I'm working with an ONNX model that I need to quantize in order to reduce its size, for that I'm following the instructions on the official documentation:
import onnx
from onnxruntime.quantization import quantize_dynamic, QuantType
model_fp32 = 'path/to/the/model.onnx'
model_quant = 'path/to/the/model.quant.onnx'
quantized_model = quantize_dynamic(model_fp32, model_quant, weight_type=QuantType.QUInt8)

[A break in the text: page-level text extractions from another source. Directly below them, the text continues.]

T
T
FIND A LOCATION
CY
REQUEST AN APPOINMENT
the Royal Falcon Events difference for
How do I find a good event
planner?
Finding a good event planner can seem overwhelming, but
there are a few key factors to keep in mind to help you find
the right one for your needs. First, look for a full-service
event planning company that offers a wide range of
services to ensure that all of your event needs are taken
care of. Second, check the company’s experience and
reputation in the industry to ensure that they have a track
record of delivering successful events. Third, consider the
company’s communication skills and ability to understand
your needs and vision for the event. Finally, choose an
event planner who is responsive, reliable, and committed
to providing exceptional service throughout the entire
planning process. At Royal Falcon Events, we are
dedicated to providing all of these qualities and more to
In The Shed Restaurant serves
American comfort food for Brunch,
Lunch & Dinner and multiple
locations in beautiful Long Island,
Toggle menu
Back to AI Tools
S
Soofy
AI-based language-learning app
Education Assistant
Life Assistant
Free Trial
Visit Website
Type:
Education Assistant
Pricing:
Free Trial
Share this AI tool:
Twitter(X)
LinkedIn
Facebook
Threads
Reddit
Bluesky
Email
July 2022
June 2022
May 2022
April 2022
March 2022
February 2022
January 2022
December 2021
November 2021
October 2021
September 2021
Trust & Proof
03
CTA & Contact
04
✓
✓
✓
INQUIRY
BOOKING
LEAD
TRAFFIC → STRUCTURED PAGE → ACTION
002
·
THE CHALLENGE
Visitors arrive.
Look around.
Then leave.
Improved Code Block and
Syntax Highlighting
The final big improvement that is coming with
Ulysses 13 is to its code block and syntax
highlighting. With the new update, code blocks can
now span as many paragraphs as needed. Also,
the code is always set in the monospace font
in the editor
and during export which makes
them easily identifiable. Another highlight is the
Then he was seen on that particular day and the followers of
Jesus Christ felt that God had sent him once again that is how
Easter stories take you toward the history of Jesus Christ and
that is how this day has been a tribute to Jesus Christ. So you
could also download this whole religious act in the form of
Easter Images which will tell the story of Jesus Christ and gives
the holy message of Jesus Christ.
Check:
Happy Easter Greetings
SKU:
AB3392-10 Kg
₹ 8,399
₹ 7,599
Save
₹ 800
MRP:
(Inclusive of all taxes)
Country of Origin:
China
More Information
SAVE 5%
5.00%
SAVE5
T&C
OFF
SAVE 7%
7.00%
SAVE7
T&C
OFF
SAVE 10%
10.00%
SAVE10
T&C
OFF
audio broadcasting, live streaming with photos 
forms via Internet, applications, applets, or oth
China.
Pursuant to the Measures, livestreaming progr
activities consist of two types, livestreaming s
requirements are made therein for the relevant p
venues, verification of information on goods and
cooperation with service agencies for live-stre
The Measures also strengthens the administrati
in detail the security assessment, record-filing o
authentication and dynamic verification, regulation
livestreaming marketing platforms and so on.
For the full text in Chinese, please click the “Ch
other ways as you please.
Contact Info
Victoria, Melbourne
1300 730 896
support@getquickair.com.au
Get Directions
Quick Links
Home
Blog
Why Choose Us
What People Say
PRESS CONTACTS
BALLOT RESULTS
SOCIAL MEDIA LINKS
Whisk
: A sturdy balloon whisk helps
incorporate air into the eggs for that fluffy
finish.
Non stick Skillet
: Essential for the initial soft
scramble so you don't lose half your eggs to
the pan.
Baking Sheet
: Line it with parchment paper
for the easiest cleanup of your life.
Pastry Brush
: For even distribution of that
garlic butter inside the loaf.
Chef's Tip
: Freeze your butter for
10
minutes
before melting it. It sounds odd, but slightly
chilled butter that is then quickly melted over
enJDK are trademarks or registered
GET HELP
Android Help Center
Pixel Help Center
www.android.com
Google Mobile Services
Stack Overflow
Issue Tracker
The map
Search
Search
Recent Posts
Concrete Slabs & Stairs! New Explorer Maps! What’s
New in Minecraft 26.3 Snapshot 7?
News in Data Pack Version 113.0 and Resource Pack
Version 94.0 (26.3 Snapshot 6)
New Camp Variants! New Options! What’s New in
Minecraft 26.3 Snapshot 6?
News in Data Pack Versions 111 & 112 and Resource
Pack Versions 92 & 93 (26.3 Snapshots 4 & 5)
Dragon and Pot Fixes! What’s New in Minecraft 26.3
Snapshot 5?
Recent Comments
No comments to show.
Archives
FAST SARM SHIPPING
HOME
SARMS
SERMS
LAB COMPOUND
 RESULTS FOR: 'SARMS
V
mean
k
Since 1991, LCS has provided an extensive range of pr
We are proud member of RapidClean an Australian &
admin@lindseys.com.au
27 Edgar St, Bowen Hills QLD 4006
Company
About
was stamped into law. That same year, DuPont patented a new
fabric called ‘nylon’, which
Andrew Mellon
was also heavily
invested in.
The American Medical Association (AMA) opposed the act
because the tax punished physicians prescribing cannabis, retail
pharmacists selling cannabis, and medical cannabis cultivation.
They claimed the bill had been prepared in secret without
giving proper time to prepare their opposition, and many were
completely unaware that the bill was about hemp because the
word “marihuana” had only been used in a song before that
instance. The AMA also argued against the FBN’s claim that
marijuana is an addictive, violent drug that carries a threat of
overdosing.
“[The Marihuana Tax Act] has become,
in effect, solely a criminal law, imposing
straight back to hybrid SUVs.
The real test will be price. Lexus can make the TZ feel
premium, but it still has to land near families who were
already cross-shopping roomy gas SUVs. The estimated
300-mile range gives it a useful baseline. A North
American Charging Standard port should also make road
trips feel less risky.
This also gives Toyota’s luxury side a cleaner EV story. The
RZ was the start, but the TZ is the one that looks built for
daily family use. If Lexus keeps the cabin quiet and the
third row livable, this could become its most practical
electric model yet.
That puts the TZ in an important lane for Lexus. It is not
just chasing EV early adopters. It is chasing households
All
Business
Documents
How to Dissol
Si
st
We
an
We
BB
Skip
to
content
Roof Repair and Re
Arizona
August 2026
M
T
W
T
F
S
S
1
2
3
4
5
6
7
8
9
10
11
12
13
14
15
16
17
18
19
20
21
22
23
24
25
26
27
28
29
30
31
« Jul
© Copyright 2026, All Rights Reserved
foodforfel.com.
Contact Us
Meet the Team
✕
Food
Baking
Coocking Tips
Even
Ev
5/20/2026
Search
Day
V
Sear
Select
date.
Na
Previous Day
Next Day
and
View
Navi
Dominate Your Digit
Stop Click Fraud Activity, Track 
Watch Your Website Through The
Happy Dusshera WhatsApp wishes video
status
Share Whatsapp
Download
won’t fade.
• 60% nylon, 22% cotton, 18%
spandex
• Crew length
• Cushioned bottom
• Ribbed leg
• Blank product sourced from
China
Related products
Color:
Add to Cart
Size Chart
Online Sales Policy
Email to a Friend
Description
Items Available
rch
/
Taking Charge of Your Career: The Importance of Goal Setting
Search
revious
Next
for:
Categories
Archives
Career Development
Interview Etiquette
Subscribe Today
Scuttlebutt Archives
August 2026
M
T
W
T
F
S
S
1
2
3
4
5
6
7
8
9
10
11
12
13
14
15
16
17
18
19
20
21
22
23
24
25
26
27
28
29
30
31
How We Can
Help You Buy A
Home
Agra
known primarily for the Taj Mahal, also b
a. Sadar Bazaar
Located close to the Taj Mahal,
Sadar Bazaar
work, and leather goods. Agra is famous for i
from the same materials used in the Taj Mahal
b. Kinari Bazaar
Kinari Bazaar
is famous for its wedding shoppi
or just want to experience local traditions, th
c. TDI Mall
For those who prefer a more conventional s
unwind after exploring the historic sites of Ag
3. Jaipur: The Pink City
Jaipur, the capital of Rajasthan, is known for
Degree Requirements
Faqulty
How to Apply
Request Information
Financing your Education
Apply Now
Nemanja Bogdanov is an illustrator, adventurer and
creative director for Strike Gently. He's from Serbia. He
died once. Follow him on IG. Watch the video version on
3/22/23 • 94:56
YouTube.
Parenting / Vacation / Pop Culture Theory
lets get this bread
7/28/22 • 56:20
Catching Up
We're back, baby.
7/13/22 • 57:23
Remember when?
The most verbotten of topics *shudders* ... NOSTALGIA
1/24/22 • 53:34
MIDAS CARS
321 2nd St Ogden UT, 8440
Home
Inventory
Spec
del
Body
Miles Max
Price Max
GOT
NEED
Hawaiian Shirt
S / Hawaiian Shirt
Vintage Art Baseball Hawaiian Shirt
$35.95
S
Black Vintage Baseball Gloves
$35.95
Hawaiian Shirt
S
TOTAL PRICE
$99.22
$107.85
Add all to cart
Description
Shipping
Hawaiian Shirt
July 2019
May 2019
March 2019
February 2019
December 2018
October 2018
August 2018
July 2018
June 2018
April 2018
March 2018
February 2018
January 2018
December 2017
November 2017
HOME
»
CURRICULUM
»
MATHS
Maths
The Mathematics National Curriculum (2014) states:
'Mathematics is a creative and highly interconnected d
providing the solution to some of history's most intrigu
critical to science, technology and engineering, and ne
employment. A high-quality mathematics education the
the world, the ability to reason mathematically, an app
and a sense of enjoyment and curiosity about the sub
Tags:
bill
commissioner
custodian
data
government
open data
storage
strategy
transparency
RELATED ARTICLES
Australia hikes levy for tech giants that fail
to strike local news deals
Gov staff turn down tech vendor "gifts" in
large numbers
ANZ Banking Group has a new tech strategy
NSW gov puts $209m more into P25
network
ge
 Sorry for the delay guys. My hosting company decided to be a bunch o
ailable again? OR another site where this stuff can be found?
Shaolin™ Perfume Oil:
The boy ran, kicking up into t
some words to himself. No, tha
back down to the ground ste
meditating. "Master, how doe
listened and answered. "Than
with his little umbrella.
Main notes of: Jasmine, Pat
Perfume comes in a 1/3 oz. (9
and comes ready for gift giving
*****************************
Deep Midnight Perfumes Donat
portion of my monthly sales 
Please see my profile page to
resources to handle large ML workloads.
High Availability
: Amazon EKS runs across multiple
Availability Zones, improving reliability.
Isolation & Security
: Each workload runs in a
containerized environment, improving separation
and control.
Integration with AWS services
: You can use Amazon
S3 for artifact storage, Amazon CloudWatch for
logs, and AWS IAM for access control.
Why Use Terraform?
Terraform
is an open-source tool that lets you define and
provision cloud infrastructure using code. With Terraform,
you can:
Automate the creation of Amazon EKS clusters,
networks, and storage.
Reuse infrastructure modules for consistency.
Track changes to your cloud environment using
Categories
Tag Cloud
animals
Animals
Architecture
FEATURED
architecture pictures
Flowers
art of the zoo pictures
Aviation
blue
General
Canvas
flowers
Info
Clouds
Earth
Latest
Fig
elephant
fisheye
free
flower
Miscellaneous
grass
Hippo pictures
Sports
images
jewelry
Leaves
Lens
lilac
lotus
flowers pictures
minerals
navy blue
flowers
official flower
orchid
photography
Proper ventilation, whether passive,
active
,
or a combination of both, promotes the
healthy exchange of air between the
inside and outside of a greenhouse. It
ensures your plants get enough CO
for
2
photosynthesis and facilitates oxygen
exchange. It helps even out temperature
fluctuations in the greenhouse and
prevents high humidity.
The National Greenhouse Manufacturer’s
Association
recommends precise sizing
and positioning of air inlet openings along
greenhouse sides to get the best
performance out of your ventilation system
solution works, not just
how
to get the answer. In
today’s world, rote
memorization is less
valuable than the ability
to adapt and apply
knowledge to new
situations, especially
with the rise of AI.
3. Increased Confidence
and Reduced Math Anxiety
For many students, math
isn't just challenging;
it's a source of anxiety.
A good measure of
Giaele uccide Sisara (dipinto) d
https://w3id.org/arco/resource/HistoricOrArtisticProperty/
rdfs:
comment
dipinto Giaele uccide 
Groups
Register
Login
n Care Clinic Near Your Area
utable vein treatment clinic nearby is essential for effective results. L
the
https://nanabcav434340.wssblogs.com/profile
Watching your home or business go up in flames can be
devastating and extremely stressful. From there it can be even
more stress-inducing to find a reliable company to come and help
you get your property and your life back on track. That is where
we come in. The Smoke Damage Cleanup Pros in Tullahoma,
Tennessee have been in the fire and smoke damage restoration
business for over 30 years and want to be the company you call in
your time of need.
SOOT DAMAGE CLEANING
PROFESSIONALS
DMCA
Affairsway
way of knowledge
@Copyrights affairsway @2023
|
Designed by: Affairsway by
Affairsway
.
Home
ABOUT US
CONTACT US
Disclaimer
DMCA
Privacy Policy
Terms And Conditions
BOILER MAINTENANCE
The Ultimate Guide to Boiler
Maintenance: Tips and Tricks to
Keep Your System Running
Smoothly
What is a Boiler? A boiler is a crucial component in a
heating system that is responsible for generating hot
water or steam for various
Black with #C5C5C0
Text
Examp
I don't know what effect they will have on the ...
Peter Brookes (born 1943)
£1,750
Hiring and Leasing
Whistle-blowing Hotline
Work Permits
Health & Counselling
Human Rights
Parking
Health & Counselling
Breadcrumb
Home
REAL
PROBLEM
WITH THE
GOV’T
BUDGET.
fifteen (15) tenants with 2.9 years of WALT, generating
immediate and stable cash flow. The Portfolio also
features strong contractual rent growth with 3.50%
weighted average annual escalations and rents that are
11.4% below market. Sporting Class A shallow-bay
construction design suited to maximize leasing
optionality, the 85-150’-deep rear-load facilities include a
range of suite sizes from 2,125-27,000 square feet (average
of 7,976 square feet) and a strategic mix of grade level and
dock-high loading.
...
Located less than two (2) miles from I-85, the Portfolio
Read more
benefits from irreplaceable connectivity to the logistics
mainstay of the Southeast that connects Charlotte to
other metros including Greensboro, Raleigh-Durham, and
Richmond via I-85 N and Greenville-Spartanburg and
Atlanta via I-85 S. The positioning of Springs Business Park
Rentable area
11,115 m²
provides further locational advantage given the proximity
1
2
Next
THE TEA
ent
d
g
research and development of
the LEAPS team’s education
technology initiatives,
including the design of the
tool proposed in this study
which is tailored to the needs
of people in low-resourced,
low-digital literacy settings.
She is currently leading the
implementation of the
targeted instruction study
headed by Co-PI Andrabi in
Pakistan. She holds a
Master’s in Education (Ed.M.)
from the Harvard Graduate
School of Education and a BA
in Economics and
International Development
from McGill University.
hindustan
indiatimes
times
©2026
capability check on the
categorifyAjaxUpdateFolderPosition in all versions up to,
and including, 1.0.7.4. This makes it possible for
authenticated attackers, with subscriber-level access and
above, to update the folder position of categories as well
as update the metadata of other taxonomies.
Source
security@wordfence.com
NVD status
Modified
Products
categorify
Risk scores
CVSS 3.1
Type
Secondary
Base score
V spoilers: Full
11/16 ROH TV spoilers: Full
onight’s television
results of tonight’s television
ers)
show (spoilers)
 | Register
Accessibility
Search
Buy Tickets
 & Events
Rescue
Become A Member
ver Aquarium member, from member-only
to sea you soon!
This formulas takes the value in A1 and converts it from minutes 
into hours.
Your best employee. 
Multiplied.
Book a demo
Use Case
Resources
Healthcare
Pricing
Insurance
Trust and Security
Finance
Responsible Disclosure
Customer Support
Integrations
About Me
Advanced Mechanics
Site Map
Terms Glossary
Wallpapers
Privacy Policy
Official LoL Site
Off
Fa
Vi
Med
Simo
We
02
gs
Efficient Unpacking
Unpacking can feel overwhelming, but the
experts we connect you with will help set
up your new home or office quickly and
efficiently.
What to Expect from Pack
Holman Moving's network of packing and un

But when I run that I get the following warning:
WARNING:root:The original model opset version is 9, which does not support quantization. Please update the model to opset >= 11. Updating the model automatically to opset 11. Please verify the quantized model.
I tested the quantized model and did not work, it generates this error:
INVALID_GRAPH : Load model from model_a2_quant.onnx failed:This is an invalid model. Error in Node:Upsample__477 : Op registered for Upsample is deprecated in domain_version of 11
What alternative do I have at this point to quantize the model?
I got the original model, in tensor flow, from this repo: https://github.com/ciber-lab/pictor-ppe
And convert it to ONNX with this code:
# input and output
input_tensor = Input( shape=(input_shape[0], input_shape[1], 3) ) # input
num_out_filters = ( num_anchors//3 ) * ( 5 + num_classes ) # output
## Build and load the model
model = yolo_body(input_tensor, num_out_filters)
weight_path = 'ONNX_demo/models/pictor-ppe-v302-a1-yolo-v3-weights.h5'
model.load_weights( weight_path )
tf.saved_model.save(model, "ONNX_demo/models/save_model")
# convert it to ONNX format:
python3 -m tf2onnx.convert --saved-model "ONNX_demo/models/save_model" --output "ONNX_demo/models/model.onnx"